Editor-at-Large Kathy Latour celebrates twenty years of survivorship and reflects on the significance of being a long-term survivor.
On October 15, 2006, I celebrated a significant cancer milestone: 20 years of survivorship. Cancer survivors celebrate in unusual ways, such as the friend who demanded a new bathroom after having spent a good portion of the year on that floor. Others have wild parties that involve risky things like bungee jumping to prove they are alive. I took care of risky behavior at my 15-year anniversary when, at age 50, I got my motorcyle license and later rode more than 2,000 miles to raise funds for breast cancer.

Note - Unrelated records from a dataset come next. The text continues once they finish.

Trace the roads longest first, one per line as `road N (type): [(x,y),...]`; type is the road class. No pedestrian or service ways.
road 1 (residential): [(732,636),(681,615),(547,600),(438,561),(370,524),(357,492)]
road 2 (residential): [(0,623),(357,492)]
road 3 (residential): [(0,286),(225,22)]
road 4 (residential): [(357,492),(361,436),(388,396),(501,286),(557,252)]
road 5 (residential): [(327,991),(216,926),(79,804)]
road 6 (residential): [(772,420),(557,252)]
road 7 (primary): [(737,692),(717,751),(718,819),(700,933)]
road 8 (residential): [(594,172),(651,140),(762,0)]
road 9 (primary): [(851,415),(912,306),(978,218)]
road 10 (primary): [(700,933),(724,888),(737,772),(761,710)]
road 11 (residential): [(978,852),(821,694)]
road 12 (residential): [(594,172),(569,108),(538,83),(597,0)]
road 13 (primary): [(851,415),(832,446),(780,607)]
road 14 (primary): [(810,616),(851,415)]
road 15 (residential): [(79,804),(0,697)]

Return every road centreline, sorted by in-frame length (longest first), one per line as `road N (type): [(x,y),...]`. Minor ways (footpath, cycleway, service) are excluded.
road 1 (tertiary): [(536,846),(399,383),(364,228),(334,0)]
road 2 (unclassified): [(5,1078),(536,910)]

For my 20th year, I celebrated in two different ways. First I wanted a constant reminder—something tangible— like a ring. Not having worn a ring since my divorce in 2000, I wanted something for my right hand with exactly 20 diamonds. My Internet and shopping searches were a challenge. The diamonds were either too small or too big. Face it, 20 quarter- karat diamonds is a lot of ice.
Then I walked into Arman’s, a small jewelry store near Southern Methodist University in Dallas, where I teach. There it was—a ball of diamonds—and it looked like about 20. Arman, the jeweler, had designed it himself. I held the ring, turning it over and over, trying to count the diamonds. Finally, Arman took the ring and counted with his jeweler’s loop as I explained the crazy request. When he looked up and said “25,” I knew it wasn’t my ring after all.
Arman called two days later and asked me to come in. When I arrived, he handed me a beautiful ring in my size that looked just like the first one and explained that because he designed the ring, he knew how to take five diamonds out without it showing. It was beautiful, and then Arman said something that made me know it was my ring. “In five years,” he said softly, “we’ll just put the diamonds back on.” Needless to say, that ring went home with me that day.
As significant as the ring was, my daughter Kirtley’s 21st birthday on September 27 was more important. In fact it had been at her one-year, well-baby checkup that I showed the suspicious lump to my doctor. I had originally thought about a girlfriend trip to New York City for my 20th to celebrate with my best friends and Kirtley, who attends college there. But such a trip didn’t work out. On the phone, Kirtley and I bemoaned the fact that we would not celebrate her special day together.
Compelled to be with my child, who I thought I would never see start preschool, I caught the last flight from Dallas on September 26, arriving at her doorstep at close to midnight. I called her cell phone to repeat our sad conversation about not being together. “You know,” I said. “I think if you wished really, really hard I would be on your doorstep.”
She opened her front door and flew into my arms. “You’re here, you’re here,” she kept saying. “Yes,” I said. “I’m here.”